La Vicepresidenta Primera del Gobierno nos ha enseñado a distinguir lo razonable de lo esperpéntico: sus excesos parecen ya normalidades que la noche apaga hasta que a la mañana siguiente nuevas exuberancias distraen la compostura. Ahora reclama entusiasmo colectivo por “las lenguas andaluzas” que la ministra defiende con la espada del Cid por si un voto conjurado le llega de sorpresa.
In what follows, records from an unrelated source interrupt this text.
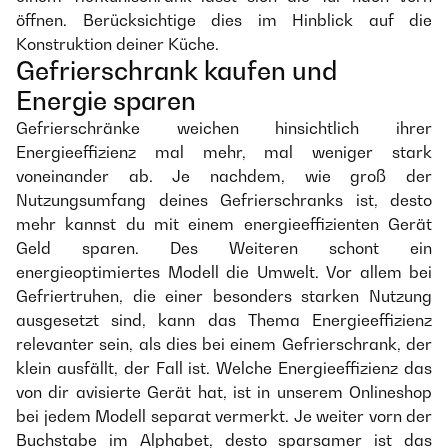
öffnen. Berücksichtige dies im Hinblick auf die
Konstruktion deiner Küche.
Gefrierschrank kaufen und
Energie sparen
Gefrierschränke weichen hinsichtlich ihrer
Energieeffizienz mal mehr, mal weniger stark
voneinander ab. Je nachdem, wie groß der
Nutzungsumfang deines Gefrierschranks ist, desto
mehr kannst du mit einem energieeffizienten Gerät
Geld sparen. Des Weiteren schont ein
energieoptimiertes Modell die Umwelt. Vor allem bei
Gefriertruhen, die einer besonders starken Nutzung
ausgesetzt sind, kann das Thema Energieeffizienz
relevanter sein, als dies bei einem Gefrierschrank, der
klein ausfällt, der Fall ist. Welche Energieeffizienz das
von dir avisierte Gerät hat, ist in unserem Onlineshop
bei jedem Modell separat vermerkt. Je weiter vorn der
Buchstabe im Alphabet, desto sparsamer ist das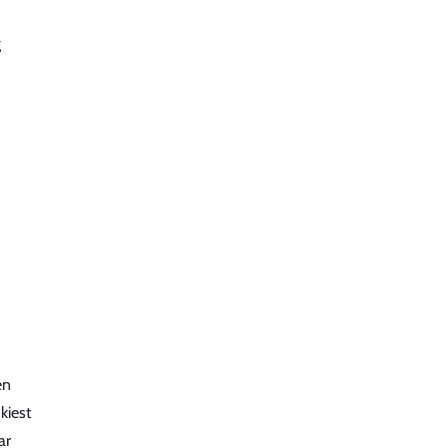
g
en
kiest
ar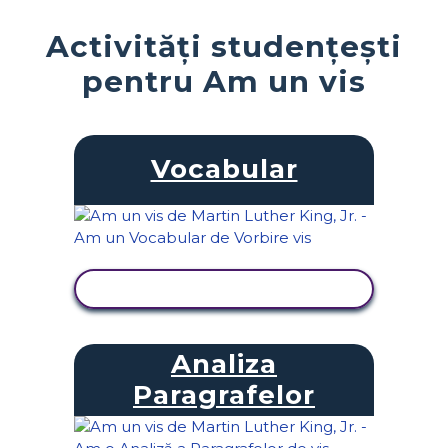
Activități studențești
pentru Am un vis
Vocabular
VIZUALIZAȚI ACTIVITATEA
Analiza
Paragrafelor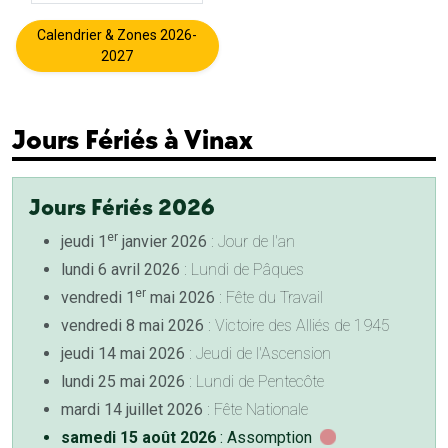
Calendrier & Zones 2026-
2027
Jours Fériés à Vinax
Jours Fériés 2026
er
jeudi 1
janvier 2026
: Jour de l'an
lundi 6 avril 2026
: Lundi de Pâques
er
vendredi 1
mai 2026
: Fête du Travail
vendredi 8 mai 2026
: Victoire des Alliés de 1945
jeudi 14 mai 2026
: Jeudi de l'Ascension
lundi 25 mai 2026
: Lundi de Pentecôte
mardi 14 juillet 2026
: Fête Nationale
samedi 15 août 2026
: Assomption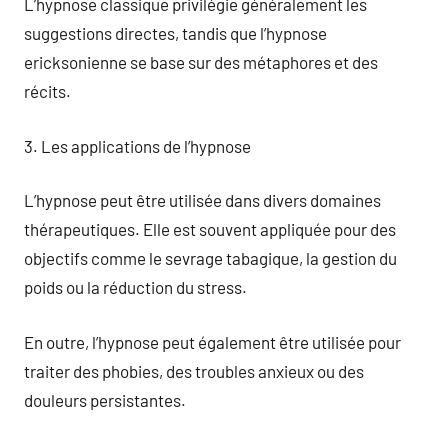
L’hypnose classique privilégie généralement les
suggestions directes, tandis que l’hypnose
ericksonienne se base sur des métaphores et des
récits.
3. Les applications de l’hypnose
L’hypnose peut être utilisée dans divers domaines
thérapeutiques. Elle est souvent appliquée pour des
objectifs comme le sevrage tabagique, la gestion du
poids ou la réduction du stress.
En outre, l’hypnose peut également être utilisée pour
traiter des phobies, des troubles anxieux ou des
douleurs persistantes.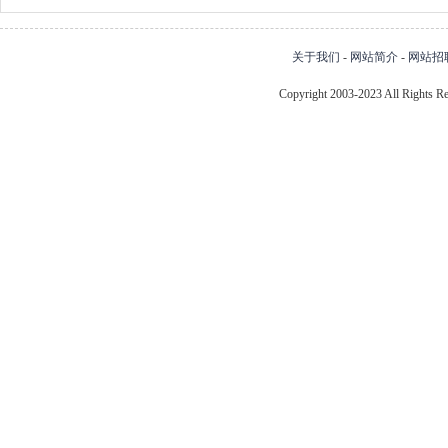
关于我们
-
网站简介
-
网站招
Copyright 2003-2023 All Right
Debiera saber esta señora que no es la gracia o la desgracia en el hablar lo que nos diferencia, sino las expresiones vulgares que ella multiplica cuando hace hincapié en alguna de sus mentiras.
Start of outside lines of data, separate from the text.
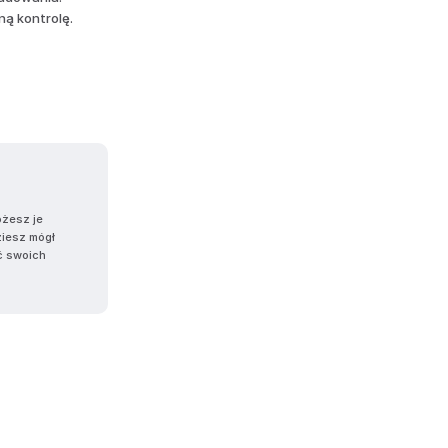
ną kontrolę.
ożesz je
ziesz mógł
ć swoich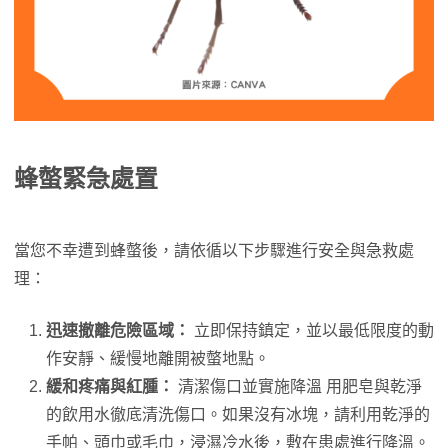
蜂螫緊急處置
當您不幸遭到蜂螫後，請依循以下步驟進行安全與急救處
理：
迅速撤離危險區域：
立即保持鎮定，並以最低限度的動
作安靜、緩慢地離開被螫地點。
緩和疼痛與紅腫：
清潔傷口並實施降溫 用肥皂與乾淨
的飲用水徹底清洗傷口。如果沒有冰塊，請利用乾淨的
手帕、頭巾或毛巾，浸濕冷水後，敷在患處進行降溫。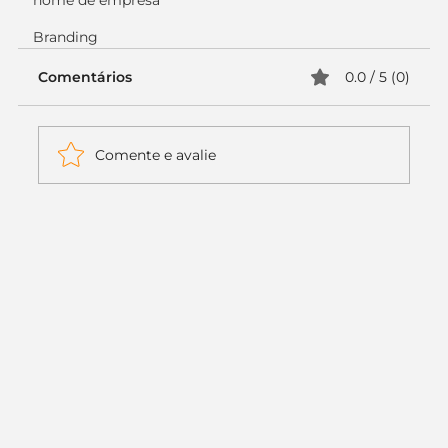
nome de empresa
Branding
Comentários
0.0 / 5 (0)
Comente e avalie
Itaú muda apenas duas letras da
logo. Mas o recado é muito maior: a
era da Inteligência Artificial
começou.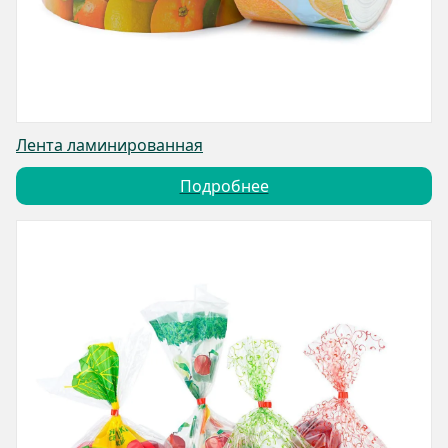
Лента ламинированная
Подробнее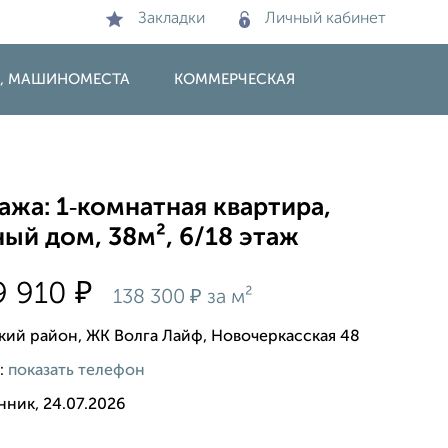
Закладки
Личный кабинет
И, МАШИНОМЕСТА
КОММЕРЧЕСКАЯ
жа: 1‑комнатная квартира,
ый дом, 38м², 6/18 этаж
₽
9 910
₽
138 300
за м²
кий район, ЖК Волга Лайф, Новочеркасская 48
:
показать телефон
нник, 24.07.2026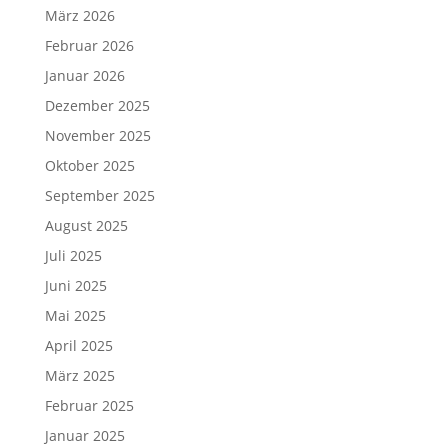
März 2026
Februar 2026
Januar 2026
Dezember 2025
November 2025
Oktober 2025
September 2025
August 2025
Juli 2025
Juni 2025
Mai 2025
April 2025
März 2025
Februar 2025
Januar 2025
Los acentos no vienen sólo de las ciudades donde se nace, sino de los diferentes lugares donde se vive. Como Machado no nació al amor en Sevilla, sino en Soria al ver a Leonor desorientada limpiando la caspa de su sombrero. Se es de donde pudo recibirse dignidad y maneras, valores y proyectos, nunca de aquellos ambientes donde nacen y crecen las zafiedades.
Seguro que cuando habla la señora ministra de privilegios distributivos con los catalanes busca, en la trastienda de su pobreza, refinadas pronunciaciones, como si fuera de Valladolid.